As shares of Tesla recovered during Monday's after-hours trading, the dynamics have now totally disconnected from the market value of the company's stock once again.
Apparently hopes of new measures from central banks bear more weight than selling electric cars. Also, Wedbush analysts on Monday included Tesla in its list of "golden opportunity" stocks, clearly without the support of a price chart, since the stock's close Friday, was twice its level in December last year.
Tesla has had a shaky couple of months in two European markets that its top honcho, Elon Musk, was counting on for sales in 2019. The US electric car manufacturer registered only 83 new vehicles in Norway in February, compared with 1,016 cars in the same period last year, based on figures from the country's transport agencies. In the Netherlands, car registrations were down 69 percent to 155 units.
The figures represent a dark sign for two of just four territories for which the company breaks out profits on a three-month basis. Registrations in the Netherlands and Norway in the first two months of 2020 dropped 78 percent and 43 percent, respectively. And this is against a brittle year-ago comparison -- sales of the Model 3 were only getting rolled off in the first months of last year and did not increase until later in the year.

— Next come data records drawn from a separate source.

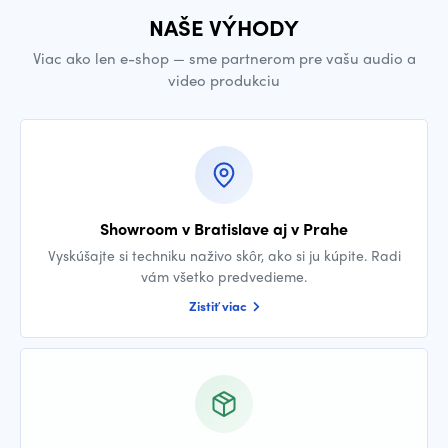
NAŠE VÝHODY
Viac ako len e-shop — sme partnerom pre vašu audio a
video produkciu
Showroom v Bratislave aj v Prahe
Vyskúšajte si techniku naživo skôr, ako si ju kúpite. Radi
vám všetko predvedieme.
Zistiť viac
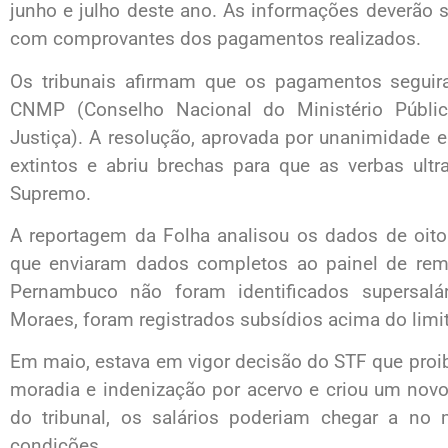
junho e julho deste ano. As informações deverão s
com comprovantes dos pagamentos realizados.
Os tribunais afirmam que os pagamentos seguira
CNMP (Conselho Nacional do Ministério Públi
Justiça). A resolução, aprovada por unanimidade em
extintos e abriu brechas para que as verbas ult
Supremo.
A reportagem da Folha analisou os dados de oito
que enviaram dados completos ao painel de re
Pernambuco não foram identificados supersalár
Moraes, foram registrados subsídios acima do limi
Em maio, estava em vigor decisão do STF que proib
moradia e indenização por acervo e criou um novo
do tribunal, os salários poderiam chegar a no 
condições.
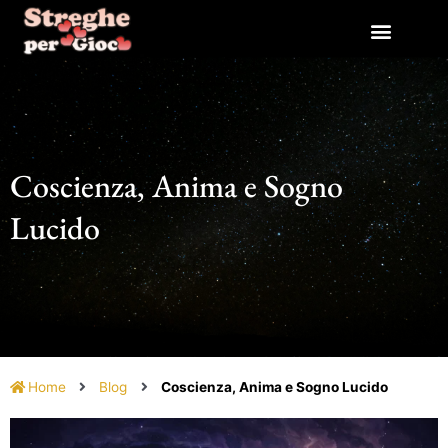
Vai
al
contenuto
Coscienza, Anima e Sogno
Lucido
Home
Blog
Coscienza, Anima e Sogno Lucido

While these regions are not that big, the Netherlands is home to the US carmaker's European distribution hub, and represented 8.2 percent of Tesla's global orders last year, and even represented a large enough percentage of the company's sales in 2019.
Sales from Norway and the Netherlands jumped 66 percent and 49 percent in 2019, helping balance a 15 percent plunge in the US -- by far Tesla's biggest market. Germany will be a major market as well to monitor this year after the launch of a landmark climate-linked stimulus measure with subsidies aimed at lifting electric-car profits.
In China, Tesla had registered only 3,563 cars in January despite the huge hype over the unveiling of the locally-manufactured Model 3. With China's economy hitting a near dead-stop in manufacturing activity in February, analysts are not sure Tesla even sold 1,500 cars in China for the month.
Based on insurance statistics, Tesla registered more than 42,000 cars in China in 2019, making the company way short of the 3,750 a month it would require to register to meet its quota.
Meanwhile, bullish analysts had pegged their projections for 125,000-150,000 Tesla cars sold in China this year, but some analysts expect 80,000 deliveries outside North America and Europe in the coming months, as the coronavirus makes that projection seem overly optimistic.